Visual tutorial: compare methods on the same series

This tutorial is for the question: "which decomposition is behaving qualitatively better on this signal?"

Goal

Run several methods on the same series and compare:

  • their full decomposition panels,
  • their trend estimates,
  • their seasonal estimates.

Script

Run:

PYTHONPATH=src python3 examples/visual_method_comparison.py \
  --out-dir out/visual_method_comparison

This script compares:

  • STD
  • STDR
  • SSA
  • STL

Output files

The script writes:

  • out/visual_method_comparison/method_grid.png
  • out/visual_method_comparison/trend_overlay.png
  • out/visual_method_comparison/season_overlay.png
  • out/visual_method_comparison/comparison_summary.csv

Published experiment record:

Published summary from the current docs build:

Method Backend Trend std Seasonal std Residual RMS Reconstruction error
STD native 1.0123 0.6723 0.0000 0.0000
STDR native 1.0123 0.6723 0.0056 0.0000
SSA native 1.0129 0.7052 0.1766 0.0000
STL python 1.0149 0.7289 0.0012 0.0000

Published example outputs:

Method grid

Trend overlay

Season overlay

How to read the figures

These values come from one actual local run of the published script. The table is useful because it keeps the figure interpretation grounded in recorded numbers rather than only visual preference.

method_grid.png is the broadest comparison:

  • each row is one method,
  • columns show original, trend, season, and residual,
  • use it to see where one method is over-smoothing or leaking seasonality into the trend.

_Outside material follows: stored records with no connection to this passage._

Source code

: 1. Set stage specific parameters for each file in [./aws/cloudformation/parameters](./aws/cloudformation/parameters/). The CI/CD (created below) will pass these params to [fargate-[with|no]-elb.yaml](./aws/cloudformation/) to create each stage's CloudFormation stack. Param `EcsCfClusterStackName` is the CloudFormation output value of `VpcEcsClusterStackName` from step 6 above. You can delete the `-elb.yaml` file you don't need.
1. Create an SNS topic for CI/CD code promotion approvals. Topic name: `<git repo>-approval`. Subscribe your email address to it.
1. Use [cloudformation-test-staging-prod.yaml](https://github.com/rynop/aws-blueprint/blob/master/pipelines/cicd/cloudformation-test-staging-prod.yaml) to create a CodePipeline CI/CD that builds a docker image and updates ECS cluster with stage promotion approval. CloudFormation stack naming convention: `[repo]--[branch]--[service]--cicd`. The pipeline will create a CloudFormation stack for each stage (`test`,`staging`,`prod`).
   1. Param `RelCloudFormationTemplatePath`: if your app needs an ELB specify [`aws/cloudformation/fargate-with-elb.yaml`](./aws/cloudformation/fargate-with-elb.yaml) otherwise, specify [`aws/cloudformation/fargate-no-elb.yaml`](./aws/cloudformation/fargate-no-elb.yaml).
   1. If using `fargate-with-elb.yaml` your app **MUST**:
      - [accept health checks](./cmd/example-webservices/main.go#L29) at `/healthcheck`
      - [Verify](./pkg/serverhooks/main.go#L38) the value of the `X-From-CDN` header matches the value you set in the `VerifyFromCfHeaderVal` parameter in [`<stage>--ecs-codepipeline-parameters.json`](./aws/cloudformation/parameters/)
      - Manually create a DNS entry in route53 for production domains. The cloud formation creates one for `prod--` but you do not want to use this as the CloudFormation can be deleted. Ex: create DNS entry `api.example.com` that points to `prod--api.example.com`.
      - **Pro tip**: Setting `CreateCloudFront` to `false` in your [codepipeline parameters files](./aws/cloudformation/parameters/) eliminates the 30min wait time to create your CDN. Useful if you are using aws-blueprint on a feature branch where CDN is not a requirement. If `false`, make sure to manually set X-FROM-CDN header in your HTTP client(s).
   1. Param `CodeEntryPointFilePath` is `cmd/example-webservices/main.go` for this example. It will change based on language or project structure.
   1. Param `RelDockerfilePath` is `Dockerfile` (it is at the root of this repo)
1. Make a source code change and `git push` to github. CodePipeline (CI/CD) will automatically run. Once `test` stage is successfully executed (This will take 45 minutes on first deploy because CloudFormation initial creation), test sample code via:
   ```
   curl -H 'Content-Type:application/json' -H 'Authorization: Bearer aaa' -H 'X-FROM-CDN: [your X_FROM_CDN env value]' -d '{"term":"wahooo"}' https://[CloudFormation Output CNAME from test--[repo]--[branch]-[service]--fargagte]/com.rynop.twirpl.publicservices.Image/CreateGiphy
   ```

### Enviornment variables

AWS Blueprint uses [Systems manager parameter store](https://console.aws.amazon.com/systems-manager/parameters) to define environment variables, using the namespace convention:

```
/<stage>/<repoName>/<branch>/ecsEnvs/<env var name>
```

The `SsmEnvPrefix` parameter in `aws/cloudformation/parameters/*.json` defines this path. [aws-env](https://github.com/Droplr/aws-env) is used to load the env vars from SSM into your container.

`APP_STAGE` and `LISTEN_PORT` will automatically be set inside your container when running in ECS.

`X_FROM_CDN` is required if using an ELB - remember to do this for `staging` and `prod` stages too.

trend_overlay.png is the fastest high-level diagnostic:

  • if one method has a much more jagged trend than the others, it is probably retaining seasonal energy in the trend,
  • if one method is too flat, it may be over-suppressing meaningful drift.

season_overlay.png helps you judge:

  • amplitude consistency,
  • phase alignment,
  • whether a method is inventing oscillation where the others agree there is little structure.

Suggested experimental pattern

Use this workflow when choosing defaults:

  1. Start with 3 to 4 methods, not 10.
  2. Inspect trend overlay first.
  3. Inspect residual structure next.
  4. Only then decide which method deserves benchmarking on a larger sweep.

This prevents spending hours benchmarking methods that already look wrong by inspection.